# An element's atomic number tells us the number of what?

Dec 30, 2016

$Z , \text{the atomic number}$, tells us the number of positively charged particles in the element's nucleus.........

#### Explanation:

So if $Z = 1$, the element is $\text{hydrogen}$,

And if $Z = 2$, the element is $\text{helium}$,

And if $Z = 3$, the element is $\text{lithium}$,

...........................

And if $Z = 24$, the element is $\text{chromium}$.

$Z$ thus defines the identity of the element. You won't have to remember these numbers, because you should be given a copy of the Periodic Table in every examination in Chemistry and Physics you ever sit.

And the next concept to grasp is that of $\text{isotopes}$, for which we will take hydrogen as an exemplar.
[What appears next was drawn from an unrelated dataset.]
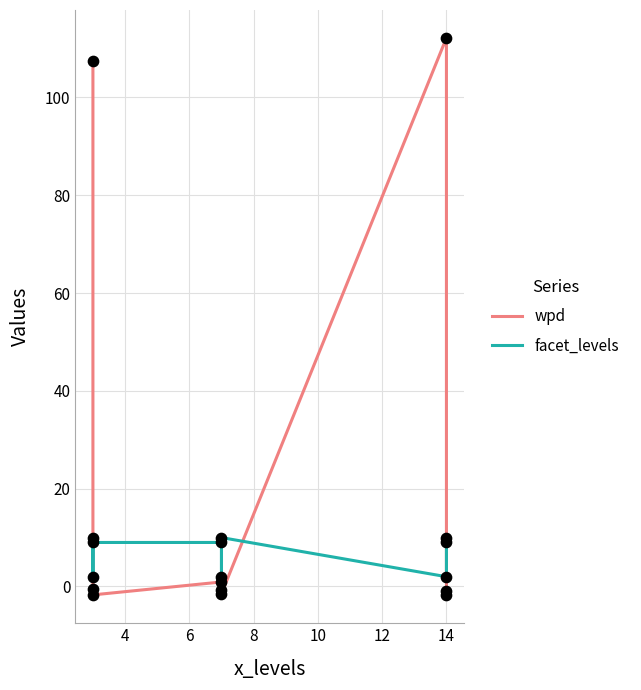

Which series contains the lowest Y value?

wpd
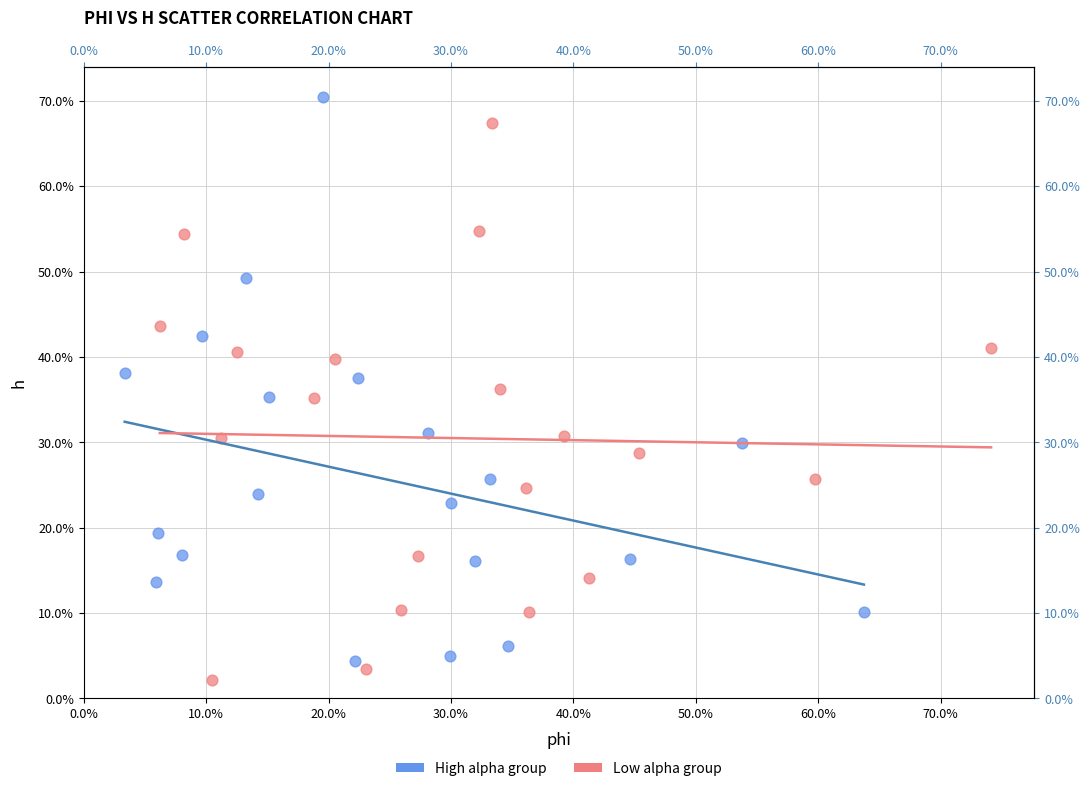

What are all the series names shown in the legend?

High alpha group, Low alpha group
If $Z = 1$, then the element is hydrogen by definition; i.e. its nucleus contains the ONE positively charged nuclear proton. But the nucleus can also contain various numbers of neutrons, massive nuclear particles of zero electric charge. Most hydrogen nuclei contain NO neutrons, and we identify this isotope as ""^1H, the $\text{protium isotope}$. A few hydrogen nuclei contain 1 neutron to give the $\text{deuterium isotope}$, ""^2H; and a smaller few hydrogen nuclei contain 2 neutrons to give the $\text{tritium isotope}$, ""^3H.

The atomic mass printed on the Periodic Table is the weighted average of the isotopes. And as $Z$ grows larger, the isotopic distribution of a given element becomes correspondingly large.